Why the question? Why would a scholar of the law ask Jesus about the commandments? Every Jew was aware that there are 613 commandments. The famous 10 are the summary statements of the 613.
Many of the commandments found in the Torah pertain to how we are supposed to worship God, the sacrificing of animals, requirements on who was allowed in the Temple and who was not. Observance of the Sabbath was at the top of the list, along with dietary laws. In other words, the most important commandments dealt with our relationship with God, nothing else was more important. Rightly so! Therefore, Jesus acknowledged the importance of our relationship with God: “You shall love the Lord, your God, with all your heart, with all you soul, and with all your mind.” That’s all that He had to say to be on the same page with the scholar of the law. He could have gone His merry way and the scholar would have been happy. However, Jesus added an equal commandment—another just as important as the first: “You shall love your neighbor as yourself.” Although found in the Book of Leviticus, the love of neighbor as oneself did not make it to the 10 summary statements. Jesus made a bold pronouncement by equating the love of neighbor to the love of God!

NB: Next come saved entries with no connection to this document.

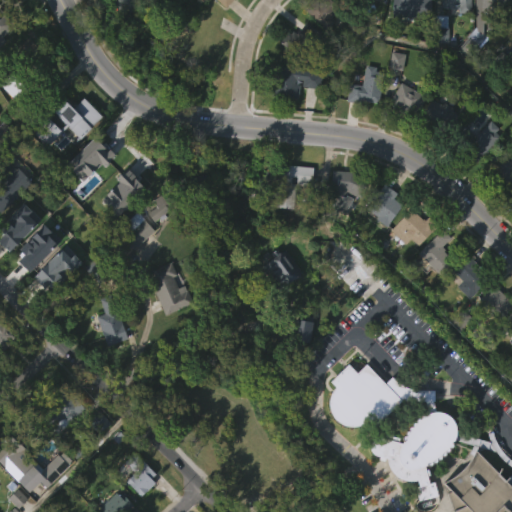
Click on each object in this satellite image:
building: (223, 2)
building: (248, 3)
building: (362, 3)
building: (121, 4)
building: (459, 5)
building: (130, 6)
building: (412, 10)
building: (323, 11)
building: (219, 21)
building: (358, 22)
building: (484, 24)
building: (3, 25)
building: (440, 29)
building: (490, 34)
building: (453, 35)
building: (119, 36)
building: (407, 37)
road: (394, 39)
building: (300, 41)
building: (318, 52)
building: (4, 60)
road: (239, 60)
building: (298, 75)
building: (292, 82)
building: (365, 87)
building: (405, 100)
building: (439, 115)
building: (296, 117)
building: (70, 120)
building: (11, 123)
building: (364, 123)
building: (4, 131)
road: (277, 132)
building: (404, 135)
building: (476, 140)
building: (438, 152)
building: (75, 153)
building: (501, 167)
building: (45, 168)
building: (480, 175)
building: (288, 182)
building: (10, 183)
building: (345, 186)
building: (510, 195)
building: (383, 203)
building: (499, 203)
building: (290, 219)
building: (339, 226)
building: (412, 226)
building: (118, 229)
building: (134, 230)
building: (509, 230)
building: (383, 241)
building: (0, 242)
building: (157, 246)
building: (435, 253)
building: (16, 264)
building: (408, 265)
building: (279, 267)
building: (134, 268)
building: (97, 270)
building: (468, 277)
building: (34, 285)
building: (167, 288)
building: (433, 288)
building: (495, 302)
building: (280, 305)
building: (53, 307)
building: (462, 310)
building: (109, 320)
building: (166, 325)
building: (300, 328)
building: (509, 328)
road: (351, 331)
building: (5, 336)
road: (142, 337)
building: (493, 339)
road: (372, 350)
road: (194, 358)
building: (247, 362)
building: (109, 364)
building: (508, 366)
building: (300, 367)
road: (30, 373)
building: (368, 394)
road: (113, 396)
building: (56, 411)
building: (362, 433)
building: (7, 449)
building: (446, 464)
building: (139, 473)
building: (413, 481)
building: (11, 494)
road: (190, 499)
building: (47, 502)
building: (115, 503)
building: (475, 504)
building: (142, 507)
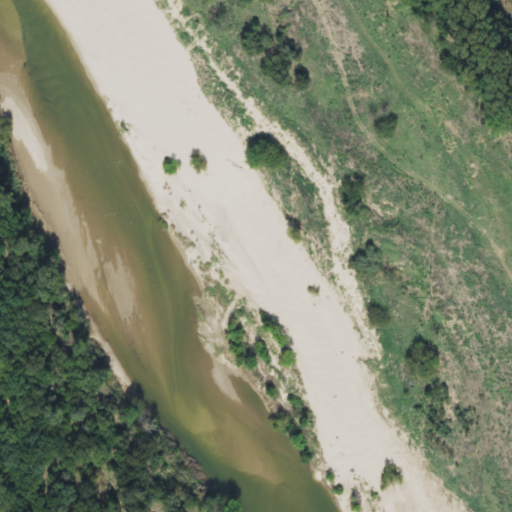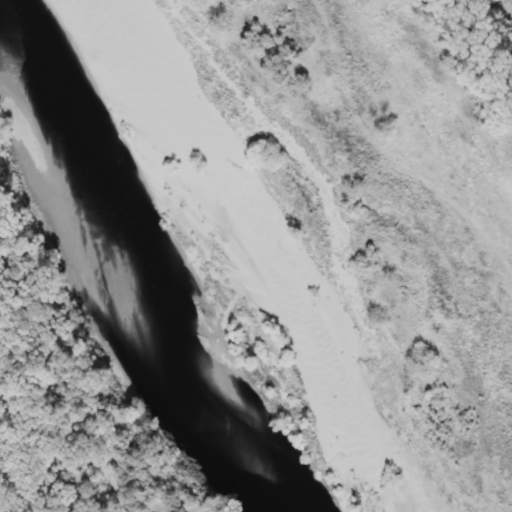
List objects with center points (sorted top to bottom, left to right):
river: (98, 279)
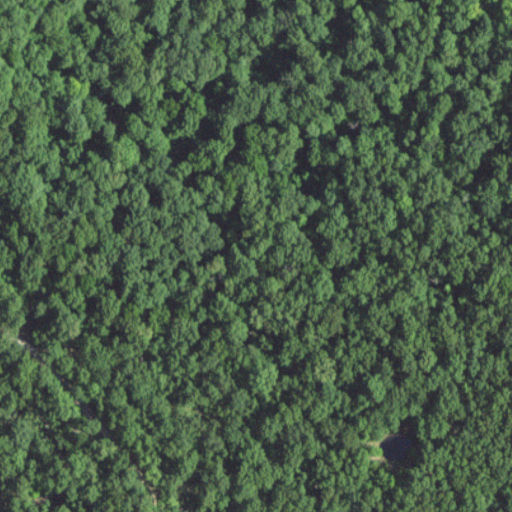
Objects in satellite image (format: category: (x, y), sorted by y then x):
road: (82, 417)
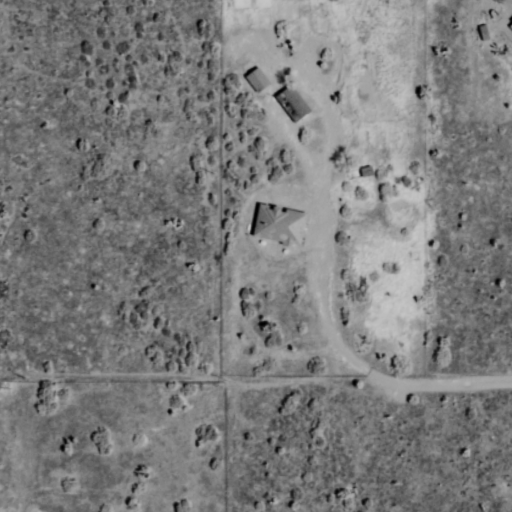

Some folks might argue, “God doesn’t know my neighbor. If God knew my neighbor, He would not insist on love, He would advocate capital punishment!” God does know our neighbor. He knows all of us. The same commandment applies to everyone. We are not called to “like” them, we are called to “love” them.
Naturally we are not going to get along with everybody. Some people we have to love from a distance. In-laws are often appreciated better from a distance. There are personality clashes, different political views, opposing religious opinions—they can contribute to a potential “showdown.” We certainly do not want to go around looking for a fight. Things are bad enough in the world already without starting a war with our neighbor, especially a blood relation. We cannot change how anyone thinks. We can only change how we think, how we perceive reality. Takes a mature Christian to admit that we do not have the monopoly on wisdom. God loves variety. God delights in the differences between cultures. Dumb are the folks who think that they are going to be the only ones who get to heaven. Who said? Who declared that heaven is reserved for a certain few? There are some religions that teach such nonsense. We believe that Jesus came to save all of humanity, including those who do not share our faith.

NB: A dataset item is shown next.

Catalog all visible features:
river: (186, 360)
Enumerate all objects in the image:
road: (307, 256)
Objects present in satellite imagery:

Love of neighbor begins with the hope of everlasting life for everyone, even our enemies. “Love your enemies, pray for those who hate you.” Jesus did not give directives as suggestions. That’s how He wants us to live. Not easy to love those who have wronged us. Our Lord never said that His way was going to be easy. Getting along with each other begins now—for us, here in McAllen—not light years away in a galaxy far, far away. How can we expect peace in the Middle East when we do not have peace in our back yard? How can we expect for people to lay down their weapons when we keep cutting up each other with our tongue? The first and most difficult step is to make peace with the person we see in the mirror. Since we are all imperfect people, we have skeletons in our closet. Everyone is damaged merchandise. We have wounds that need to be healed, forgiven. The things that we dislike about ourselves are the things that we dislike in others. The primary targets of our dislikes are usually our family. Awareness is a necessary step to disarm the ammunition that we aim at those closest to us. Making peace with our weaknesses is a healing step to self-acceptance. We are who we are, but there is always room for improvement.
When we choose to love, we come closer to God, to our identity in Christ. He gives us everything that we need to follow His commandment.